The ideas in the paper have been widely adopted in modern JITs for dynamic languages like JavaScript (IonMonkey) as well as seemingly static languages like Java (HotSpot).
Object Layout
Self programs use object prototypes to describe inheritance relationships. Unlike classes, which have constructors used to build instances, Self uses prototypes, which act as exemplars for other objects. Creating a new object from a prototype is as simple as cloning it and setting its parent pointer to the prototype. Changing the common behavior of all clones is as simple as changing the behavior of a prototype. Since method and field lookups traverse the parent hierarchy, clones can also override methods and fields of their prototypes.
A naive layout scheme for objects would copy all fields from a prototype and end up wasting a lot of space describing potentially shared behaviors. The Self compiler minimizes space usage of clones derived from the same prototype by using clone families. Each cloned has an "allocation map" which stores its modifiable fields and has a pointer to its parent. The allocation map hierarchy mirrors the inheritance hierarchy in a program. If the instance ever overrides one of its parents' methods, the compiler creates a new clone family to preserve lookup semantics and propagate behavior changes to all clones of a prototype.
An allocation scheme without maps (left) and with maps (right). The scheme on right saves more memory.
Bytecode
The Self compiler and runtime come with a bytecode format for executing compiled
programs. Instead of executing a structured AST, the compiler defines a set of
core "instructions" for the runtime (more commonly known as a "Virtual Machine"
from Java parlance). Compared to a traditional ISA, the bytecode supports
high-level constructs like message SEND
(invoke a method on a receiver).
It is worth noting that the description of the Self bytecode predates the Java
Virtual Machine (JVM) and directly inspired it.
Segregation & Tagging
Finding object references is one of the most common operations a runtime for an object oriented (OO) language has to perform. It is used for everything from garbage collection to reflection in modern OOP. The central challenge in finding objects is disambiguating pointers from integers since they look almost identical. A naive approach would be adding header information to pointers and parsing it at runtime. This incurs a runtime overhead of parsing headers and dramatically slowing down the runtime.

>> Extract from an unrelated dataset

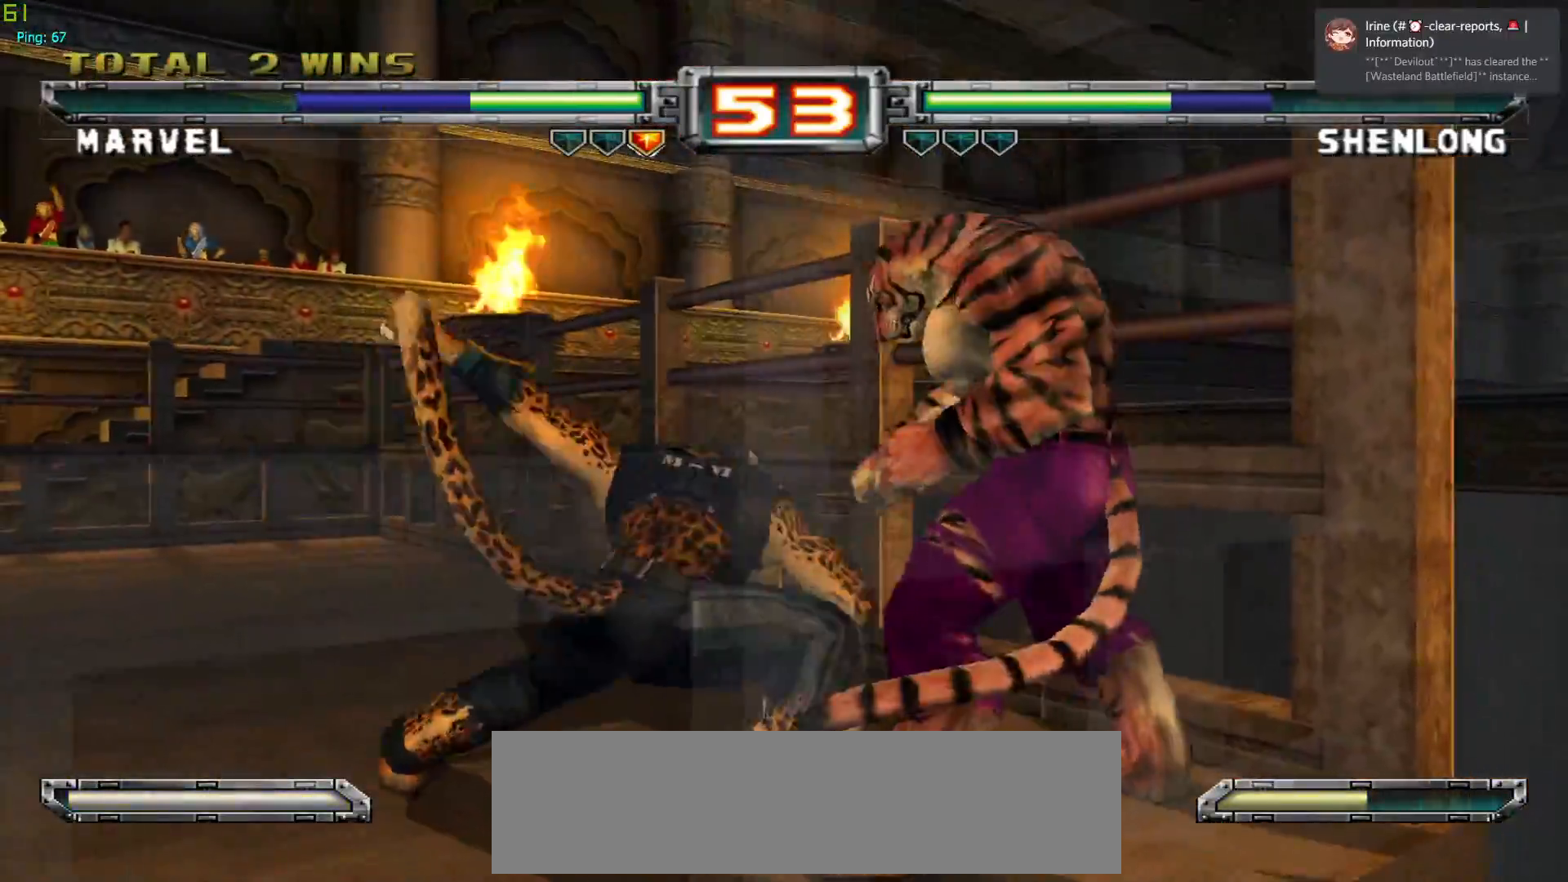
{"buttons": [], "left_stick": "center", "events": [[183, "left_stick", "up-right"], [350, "left_stick", "center"]]}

The Self compiler segregates the layout of byte arrays (which can confused as object references) and object references. Byte arrays are allocated from the top of the heap space while object references are allocated from bottom. The runtime can then completely skip objects beyond the object reference space boundary.
The Self compiler also tags integers and floating point numbers to disambiguate them from references. By default, two MSB bits are used to denote whether a machine word is an integer, a floating point number, a reference, or a header for an object. Integers and floating numbers are directly encoded into the remaining 30 bits, allowing them to be directly used after performing a single logical shift.
Customized Compilation
The rampant dynamism in Self programs forces compilers to conservatively
generate slow code. For example x < y
is a method call on the object x
and
requires knowing the precise type of x
to generate optimized code for <
.
The paper mentions that contemporary Smalltalk-80 compilers restricted the
customization of primitive methods and control structures to allow for
specialized code generation. Instead of imposing these restrictions, the Self
compiler will generate specialized code for every receiver object at runtime.
This means that at the first invocation of <
on an integer, the compiler will
specialize <
with check to see if the type matches to an integer
and
generate a single compare instruction when this is case. When the type of
receiver has not been encountered before, Self will default to a method send
to the object.
Message Inlining and Splitting
Inlining remains one of the most crucial optimization in modern compilers, enabling other optimizations to become more effective. However, inlining becomes impossible in presence of dynamic method calls if the type of the receiver object is unknown. This is an even bigger problem for Self since most of program is a sequence of dynamic calls.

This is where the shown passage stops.